:: Work required ::
From the travel piece about the Prespa lakes, extract the passage between "We headed to" and "and tirokauteri dips.", inclusive.

This was my third outing when out in Florina, I kept the best for last. Words can hardly describe the beauty of the lakes. The serenity of the place on an April mid-afternoon, both for the Large Prespa and Small Prespa lakes makes every minute spent there so worthwhile.
We left Florina at the late hours of the morning (it must have been those cocktails). The road is winding through the hills and we passed by the still snowed Vigla ski center. The trees on the mountains have timidly started to bud new leaves and the shadowy corners still hold snow, even though temperatures has risen to a good 20 oC. There is a handful of small villages on the way to Prespes and as you climb down the mountains there are carpets of green with scattered pear trees and small streams. The place is scarcely populated, similar to Nymphaio with its 50 inhabitants. Once you reach the lakes, you have reached the borders: Great Prespa lake is shared amongst FYROM, Albania and Greece and the Small Prespa lake just between Greece and Albania. These two are separated by a narrow strip of land, Koula and especially Small Prespa lake is an important wetland, inhabited by many rare and endangered species, water buffalo and Dalmatian Pelican to name a few.
We headed to the little village of Psarades (Ψαράδες) for late lunch and we were not disappointed. There was a small family-run tavern and even though the menu was modest the taste was sublime. We devoured warm slices of bread drizzled with olive-oil, oregano and of course boukovo, just ‘little’ helpers for the aubergine and tirokauteri dips.
The company enjoyed grills whilst I begged to differ, I had trout. I was next to a lake after all. And we were not alone around that place, the local cows, Nanas, the rare Greek Steppe breed seem to enjoy the pebbled street as much as we do and casually head up to the pavements. They own the place!

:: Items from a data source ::
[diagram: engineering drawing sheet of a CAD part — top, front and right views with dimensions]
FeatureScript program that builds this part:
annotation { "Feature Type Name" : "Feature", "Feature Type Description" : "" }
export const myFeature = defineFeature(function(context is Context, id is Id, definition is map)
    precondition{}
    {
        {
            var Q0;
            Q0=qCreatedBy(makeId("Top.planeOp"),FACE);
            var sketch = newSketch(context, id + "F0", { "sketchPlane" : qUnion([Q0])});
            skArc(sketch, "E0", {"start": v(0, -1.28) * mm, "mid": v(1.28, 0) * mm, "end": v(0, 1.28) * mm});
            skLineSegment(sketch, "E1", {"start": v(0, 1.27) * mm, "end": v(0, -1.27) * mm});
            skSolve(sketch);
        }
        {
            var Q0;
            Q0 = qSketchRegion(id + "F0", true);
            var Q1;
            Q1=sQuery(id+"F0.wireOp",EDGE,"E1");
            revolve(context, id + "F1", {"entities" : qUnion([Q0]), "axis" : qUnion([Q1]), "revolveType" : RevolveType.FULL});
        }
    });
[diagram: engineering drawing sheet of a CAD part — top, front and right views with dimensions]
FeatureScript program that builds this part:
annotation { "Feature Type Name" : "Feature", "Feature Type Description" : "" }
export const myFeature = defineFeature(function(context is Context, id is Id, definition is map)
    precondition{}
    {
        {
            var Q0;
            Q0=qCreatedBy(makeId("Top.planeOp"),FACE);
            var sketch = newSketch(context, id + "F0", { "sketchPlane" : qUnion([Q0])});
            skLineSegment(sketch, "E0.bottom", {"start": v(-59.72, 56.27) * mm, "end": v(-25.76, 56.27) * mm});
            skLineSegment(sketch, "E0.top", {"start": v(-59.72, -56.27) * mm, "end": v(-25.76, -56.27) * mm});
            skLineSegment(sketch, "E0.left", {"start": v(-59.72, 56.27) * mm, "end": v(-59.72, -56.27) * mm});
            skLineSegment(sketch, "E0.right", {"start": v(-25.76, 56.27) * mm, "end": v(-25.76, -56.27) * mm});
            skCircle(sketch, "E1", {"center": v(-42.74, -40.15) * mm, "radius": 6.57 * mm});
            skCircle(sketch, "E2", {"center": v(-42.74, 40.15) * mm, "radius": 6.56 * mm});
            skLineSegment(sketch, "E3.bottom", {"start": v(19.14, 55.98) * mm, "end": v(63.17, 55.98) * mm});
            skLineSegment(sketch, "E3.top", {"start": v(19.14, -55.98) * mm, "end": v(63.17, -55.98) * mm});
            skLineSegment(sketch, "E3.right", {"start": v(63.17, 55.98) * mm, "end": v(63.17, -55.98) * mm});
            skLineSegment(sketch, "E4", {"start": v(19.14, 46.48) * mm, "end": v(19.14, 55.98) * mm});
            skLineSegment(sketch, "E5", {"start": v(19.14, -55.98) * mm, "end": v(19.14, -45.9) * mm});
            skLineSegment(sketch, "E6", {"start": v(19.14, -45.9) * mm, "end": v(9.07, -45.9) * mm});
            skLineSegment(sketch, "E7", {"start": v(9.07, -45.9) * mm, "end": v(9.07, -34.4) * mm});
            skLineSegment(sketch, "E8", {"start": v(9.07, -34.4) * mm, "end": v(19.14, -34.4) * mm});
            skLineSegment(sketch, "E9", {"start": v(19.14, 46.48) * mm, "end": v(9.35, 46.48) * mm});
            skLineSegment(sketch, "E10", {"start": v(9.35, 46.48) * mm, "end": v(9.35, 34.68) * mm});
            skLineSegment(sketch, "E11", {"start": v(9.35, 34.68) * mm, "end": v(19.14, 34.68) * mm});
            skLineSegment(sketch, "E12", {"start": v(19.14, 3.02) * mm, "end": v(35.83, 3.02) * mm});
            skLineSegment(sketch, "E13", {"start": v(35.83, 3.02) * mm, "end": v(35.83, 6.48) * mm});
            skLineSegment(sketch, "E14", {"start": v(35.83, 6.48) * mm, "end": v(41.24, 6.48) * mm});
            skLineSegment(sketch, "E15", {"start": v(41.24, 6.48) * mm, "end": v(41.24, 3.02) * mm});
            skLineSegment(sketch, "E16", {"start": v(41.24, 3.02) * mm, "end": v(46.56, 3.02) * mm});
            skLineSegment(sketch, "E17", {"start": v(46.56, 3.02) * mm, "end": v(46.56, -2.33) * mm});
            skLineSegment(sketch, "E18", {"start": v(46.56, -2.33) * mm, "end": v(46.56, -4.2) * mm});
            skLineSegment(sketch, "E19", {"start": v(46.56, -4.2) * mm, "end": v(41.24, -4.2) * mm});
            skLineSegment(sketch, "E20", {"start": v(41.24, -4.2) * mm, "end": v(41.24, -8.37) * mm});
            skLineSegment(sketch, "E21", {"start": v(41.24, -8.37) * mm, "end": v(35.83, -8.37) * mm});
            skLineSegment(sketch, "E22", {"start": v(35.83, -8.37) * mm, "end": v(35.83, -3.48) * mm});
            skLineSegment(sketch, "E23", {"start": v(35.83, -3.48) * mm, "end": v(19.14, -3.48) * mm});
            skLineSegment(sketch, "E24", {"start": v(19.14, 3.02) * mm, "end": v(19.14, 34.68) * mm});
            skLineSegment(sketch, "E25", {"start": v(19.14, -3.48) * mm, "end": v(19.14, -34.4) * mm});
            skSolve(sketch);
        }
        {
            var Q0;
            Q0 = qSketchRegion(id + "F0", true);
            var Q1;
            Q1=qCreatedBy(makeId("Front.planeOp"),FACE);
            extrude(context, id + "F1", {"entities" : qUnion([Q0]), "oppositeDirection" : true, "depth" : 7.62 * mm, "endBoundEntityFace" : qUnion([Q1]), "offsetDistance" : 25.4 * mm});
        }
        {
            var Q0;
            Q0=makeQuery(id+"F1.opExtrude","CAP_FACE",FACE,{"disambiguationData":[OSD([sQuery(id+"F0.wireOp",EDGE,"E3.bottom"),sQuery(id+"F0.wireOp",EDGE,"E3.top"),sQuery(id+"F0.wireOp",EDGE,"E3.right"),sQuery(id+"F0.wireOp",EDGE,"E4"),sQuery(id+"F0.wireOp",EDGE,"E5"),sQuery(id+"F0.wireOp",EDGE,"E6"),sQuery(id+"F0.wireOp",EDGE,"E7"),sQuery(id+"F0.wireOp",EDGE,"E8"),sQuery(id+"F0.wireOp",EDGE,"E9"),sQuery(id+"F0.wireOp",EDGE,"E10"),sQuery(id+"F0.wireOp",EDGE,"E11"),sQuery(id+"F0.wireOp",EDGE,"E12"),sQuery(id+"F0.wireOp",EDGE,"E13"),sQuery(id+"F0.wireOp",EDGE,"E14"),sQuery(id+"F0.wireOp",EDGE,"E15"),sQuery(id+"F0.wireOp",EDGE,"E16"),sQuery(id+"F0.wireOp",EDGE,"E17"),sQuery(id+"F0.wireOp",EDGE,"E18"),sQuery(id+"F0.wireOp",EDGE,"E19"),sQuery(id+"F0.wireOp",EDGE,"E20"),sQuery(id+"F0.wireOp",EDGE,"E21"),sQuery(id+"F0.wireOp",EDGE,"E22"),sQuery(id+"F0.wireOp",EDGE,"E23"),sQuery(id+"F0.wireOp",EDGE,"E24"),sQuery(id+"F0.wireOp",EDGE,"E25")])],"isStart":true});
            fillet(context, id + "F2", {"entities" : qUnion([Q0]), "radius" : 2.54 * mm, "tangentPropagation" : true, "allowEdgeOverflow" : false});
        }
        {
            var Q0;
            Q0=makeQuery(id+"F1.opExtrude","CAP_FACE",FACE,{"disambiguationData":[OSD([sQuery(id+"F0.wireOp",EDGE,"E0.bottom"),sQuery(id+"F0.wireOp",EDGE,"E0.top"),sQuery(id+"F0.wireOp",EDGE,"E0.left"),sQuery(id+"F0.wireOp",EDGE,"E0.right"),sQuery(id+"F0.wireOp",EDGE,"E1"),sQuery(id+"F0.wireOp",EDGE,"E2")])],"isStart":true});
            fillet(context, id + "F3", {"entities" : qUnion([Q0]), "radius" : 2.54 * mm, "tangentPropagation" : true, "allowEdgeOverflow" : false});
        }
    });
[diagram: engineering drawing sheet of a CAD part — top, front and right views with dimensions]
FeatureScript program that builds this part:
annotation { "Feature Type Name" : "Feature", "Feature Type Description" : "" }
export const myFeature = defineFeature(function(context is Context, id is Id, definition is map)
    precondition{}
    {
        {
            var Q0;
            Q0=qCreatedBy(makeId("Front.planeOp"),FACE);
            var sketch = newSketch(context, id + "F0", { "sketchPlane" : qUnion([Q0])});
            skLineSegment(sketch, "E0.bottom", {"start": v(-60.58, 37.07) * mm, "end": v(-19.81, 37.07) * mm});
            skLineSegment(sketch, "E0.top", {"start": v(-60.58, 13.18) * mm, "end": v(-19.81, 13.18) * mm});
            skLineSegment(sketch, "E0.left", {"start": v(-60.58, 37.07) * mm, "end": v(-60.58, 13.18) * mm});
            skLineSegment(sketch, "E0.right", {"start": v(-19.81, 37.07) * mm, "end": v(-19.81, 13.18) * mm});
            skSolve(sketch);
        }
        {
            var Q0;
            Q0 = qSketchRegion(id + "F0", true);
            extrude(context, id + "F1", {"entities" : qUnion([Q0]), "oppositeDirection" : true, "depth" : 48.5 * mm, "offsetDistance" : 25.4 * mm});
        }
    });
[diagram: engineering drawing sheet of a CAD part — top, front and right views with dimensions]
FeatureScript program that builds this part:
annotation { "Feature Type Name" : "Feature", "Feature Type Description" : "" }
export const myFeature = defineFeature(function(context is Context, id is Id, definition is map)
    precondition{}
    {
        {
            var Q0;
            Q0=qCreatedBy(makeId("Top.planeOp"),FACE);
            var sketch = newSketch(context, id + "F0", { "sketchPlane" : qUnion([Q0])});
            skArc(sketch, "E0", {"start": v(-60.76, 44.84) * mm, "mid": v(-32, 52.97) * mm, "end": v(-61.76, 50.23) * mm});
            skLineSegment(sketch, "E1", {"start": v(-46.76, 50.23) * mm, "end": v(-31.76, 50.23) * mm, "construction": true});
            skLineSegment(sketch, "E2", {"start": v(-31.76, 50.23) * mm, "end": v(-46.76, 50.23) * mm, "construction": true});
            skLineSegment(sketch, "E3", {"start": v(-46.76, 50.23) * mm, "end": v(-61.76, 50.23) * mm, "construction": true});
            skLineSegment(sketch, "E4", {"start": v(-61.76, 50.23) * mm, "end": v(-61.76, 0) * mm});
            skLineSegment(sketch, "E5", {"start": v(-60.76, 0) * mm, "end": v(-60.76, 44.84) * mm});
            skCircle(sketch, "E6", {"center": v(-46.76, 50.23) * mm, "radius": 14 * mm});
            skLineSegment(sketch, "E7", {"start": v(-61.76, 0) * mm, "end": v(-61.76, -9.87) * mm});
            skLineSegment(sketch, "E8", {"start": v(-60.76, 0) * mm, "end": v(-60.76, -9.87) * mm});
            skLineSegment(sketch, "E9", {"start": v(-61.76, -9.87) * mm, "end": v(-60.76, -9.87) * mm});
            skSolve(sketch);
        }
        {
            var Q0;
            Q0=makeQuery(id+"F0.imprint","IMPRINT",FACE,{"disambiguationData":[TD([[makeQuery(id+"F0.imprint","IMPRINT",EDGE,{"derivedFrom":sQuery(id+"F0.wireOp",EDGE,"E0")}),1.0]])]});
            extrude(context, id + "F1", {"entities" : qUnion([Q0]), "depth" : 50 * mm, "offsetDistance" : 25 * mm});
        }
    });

:: Solution ::
We headed to the little village of Psarades (Ψαράδες) for late lunch and we were not disappointed. There was a small family-run tavern and even though the menu was modest the taste was sublime. We devoured warm slices of bread drizzled with olive-oil, oregano and of course boukovo, just ‘little’ helpers for the aubergine and tirokauteri dips.